WHAT IT MEANS: The broad shouldered consumer continues to spend, though it may be that the declining level of confidence is causing some easing in the exuberance. Retail sales rose more than expected in August but that was due to a surprisingly large jump in vehicle sales. It is tough to get a handle on vehicle demand since a number of large companies are no longer releasing monthly sales numbers, only quarterly ones. The Census Bureau does its own survey so it is not as impacted greatly by the change in practice. That said, it is good that households continue to purchase big-ticket items. People also bought heavily online, spruced up their homes and purchased lots of health care products and sporting goods. There was a sharp decline in gasoline purchases, but chalk that up to falling prices, which were off more than the drop in sales.
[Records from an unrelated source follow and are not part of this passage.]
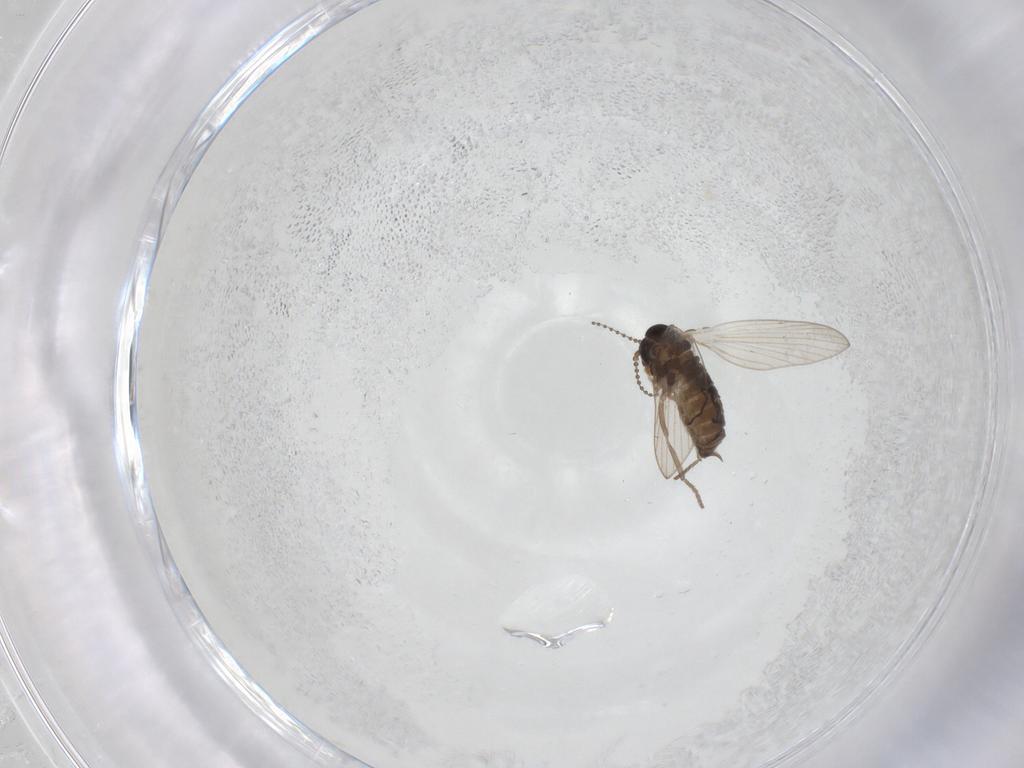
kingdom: Animalia
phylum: Arthropoda
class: Insecta
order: Diptera
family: Psychodidae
There were some weak segments of the report. Apparently, households went on diets as sales of both food at home and away were down. General merchandise, clothing and furniture sales also declined. In general, though, this was a decent but not great report.
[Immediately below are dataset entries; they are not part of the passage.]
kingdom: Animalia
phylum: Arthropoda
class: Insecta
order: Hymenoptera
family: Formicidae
On the inflation front, I am once again dusting off my microscope so I can see where inflation may be coming from. It is not from imports. Prices of foreign goods were down in August, led by a cratering of petroleum costs. Imported food prices eased back, capital goods costs were flat while vehicle and consumer goods prices moved up modestly. Basically, don’t look for imports (pre-tariff) to add to inflation. On the export side, the trade war battered farm sector saw its export prices fall sharply once again. That wiped out the gains posted in June and July. Businesses selling capital and consumer goods overseas saw their prices go nowhere while vehicle prices fell. MARKETS AND FED POLICY IMPLICATIONS:The more data that are released, the more it is clear that growth may have moderated but it hasn’t cratered. If the Fed were a “data-dependent” organization, it would have little reason to fear a recession. Actually, that is precisely what Fed Chair Powell said recently. So, why are the markets expecting a rate cut? Because, as I said, the Fed is no longer data-dependent.What it is depending on is anyone’s guess. Maybe it is fear of the equity markets not liking it if it doesn’t do what the equity markets want it to do. Maybe it is Jay Powell’s gut. It ain’t the data, that’s for sure. As for the markets, it is still all about the ebb and flow of the trade talks. The Chinese seem to be up to their usual tricks. They say they are willing to get married. They start walking down the aisle. But ultimately, they stop and say that they want to think it over more and walk away. They have done all of those during the eighteen months of the trade war and maybe this time it is different, but I will believe it when I see it. Yes, I am a cynic. The strategy of putting off doing what they don’t want to do has been successful for decades and with the latest Chinese economic data seemingly pointing to a stabilizing economy, the Chinese may be encouraged to start the marriage process again. Just don’t expect them to say “I do” anytime soon. At least I don’t expect that to happen. But hope springs eternal in the hearts and souls of investors, so any movement forward is received with open arms – and higher prices.